[Start of section]
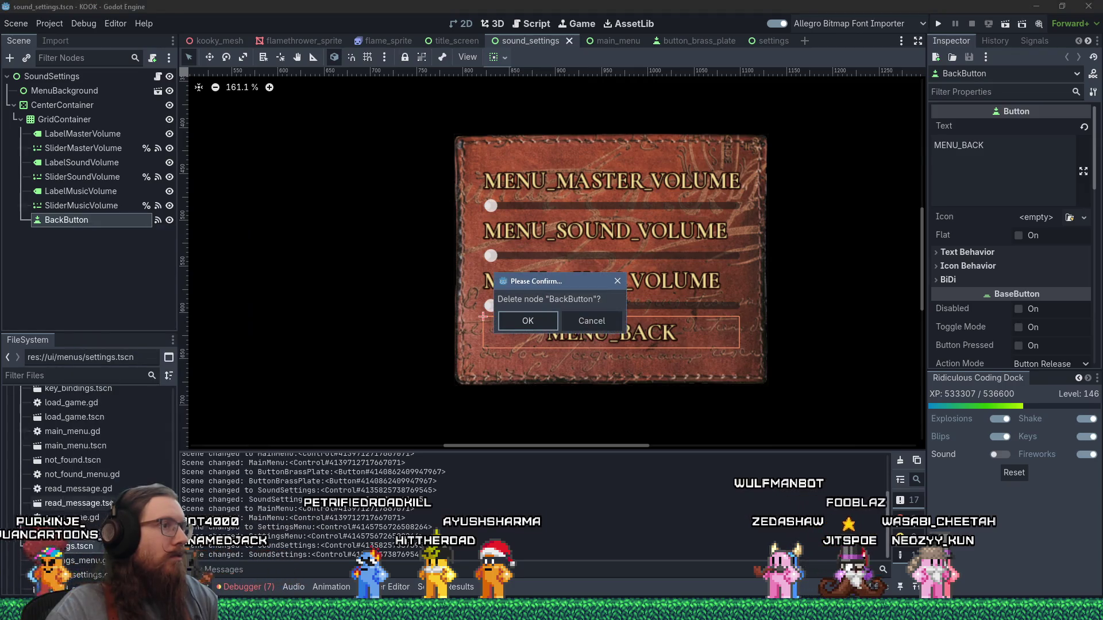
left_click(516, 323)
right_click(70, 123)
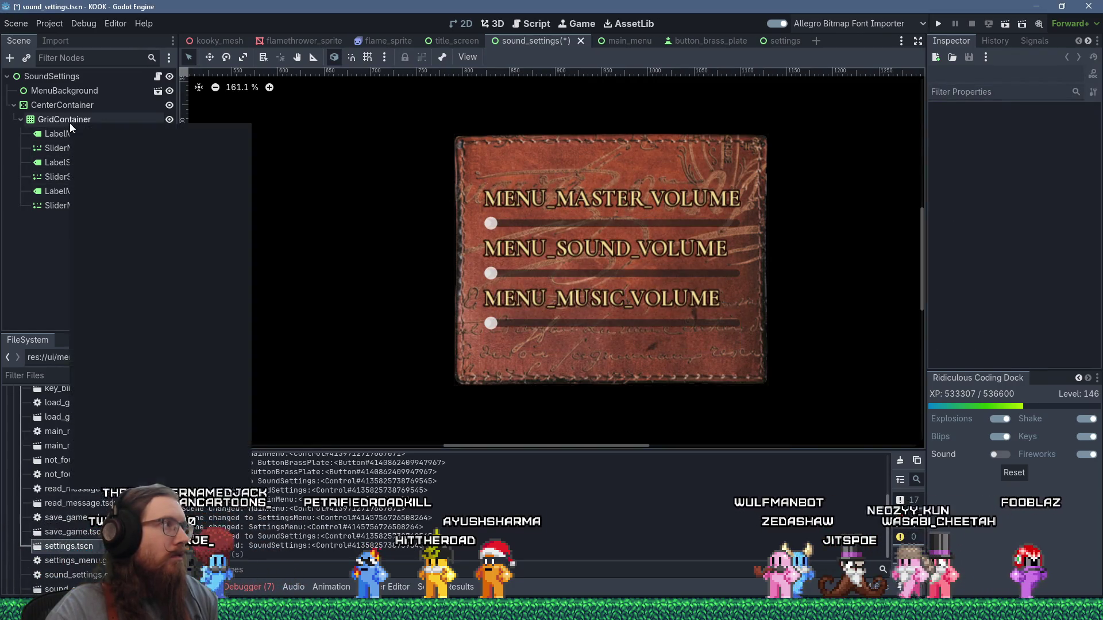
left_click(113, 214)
[End of section]
[Start of section]
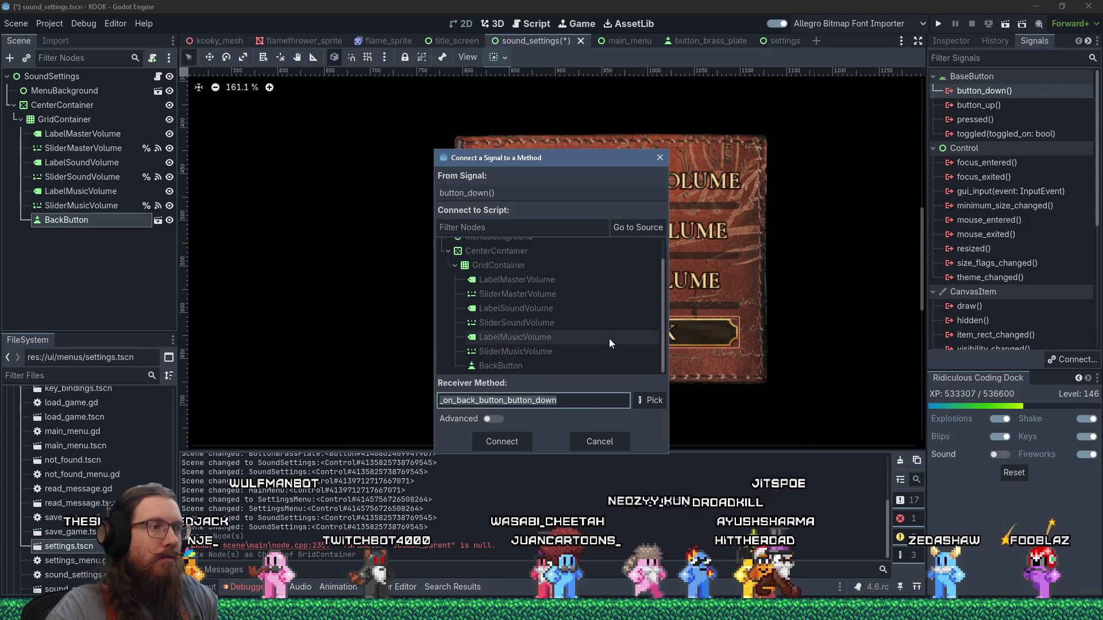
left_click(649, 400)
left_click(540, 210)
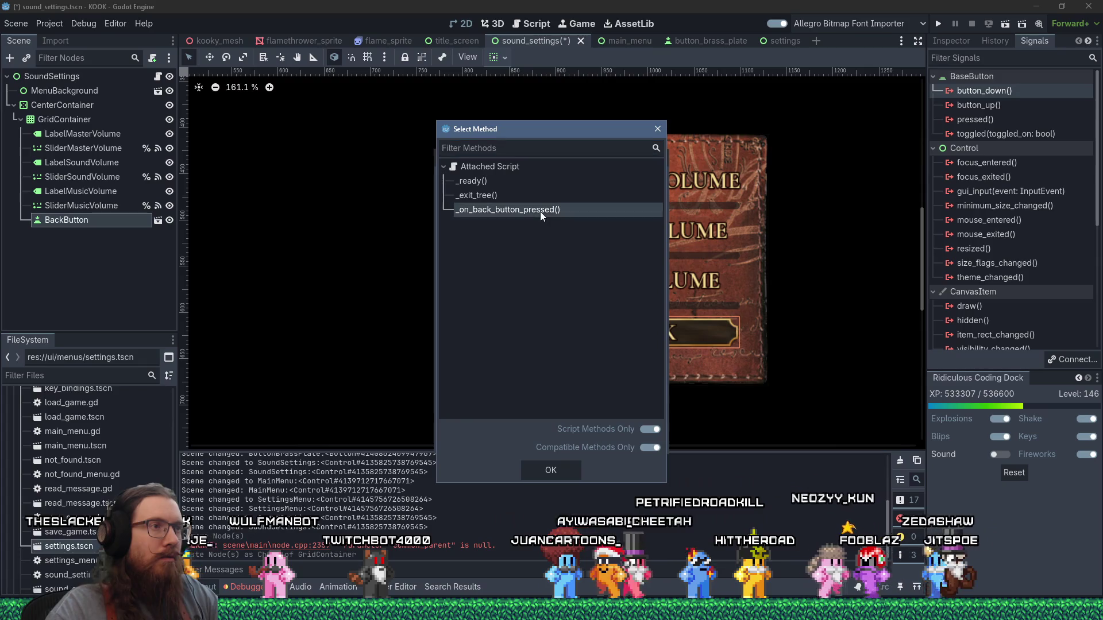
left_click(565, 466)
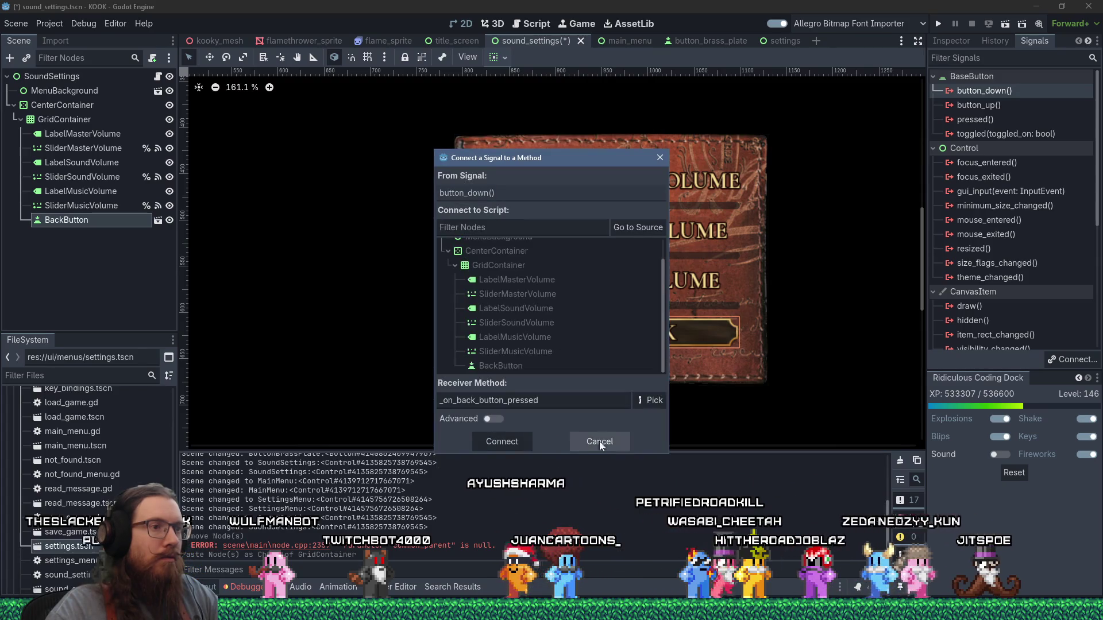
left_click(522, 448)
[End of section]
● **Activity**:
All pictures are to be skipped. Output, word for word, the lines in the data above starting at the line containing "left_click(516, 323)" and ending at the line containing "left_click(113, 214)".

● **Reply to the exercise**:
left_click(516, 323)
right_click(70, 123)
left_click(113, 214)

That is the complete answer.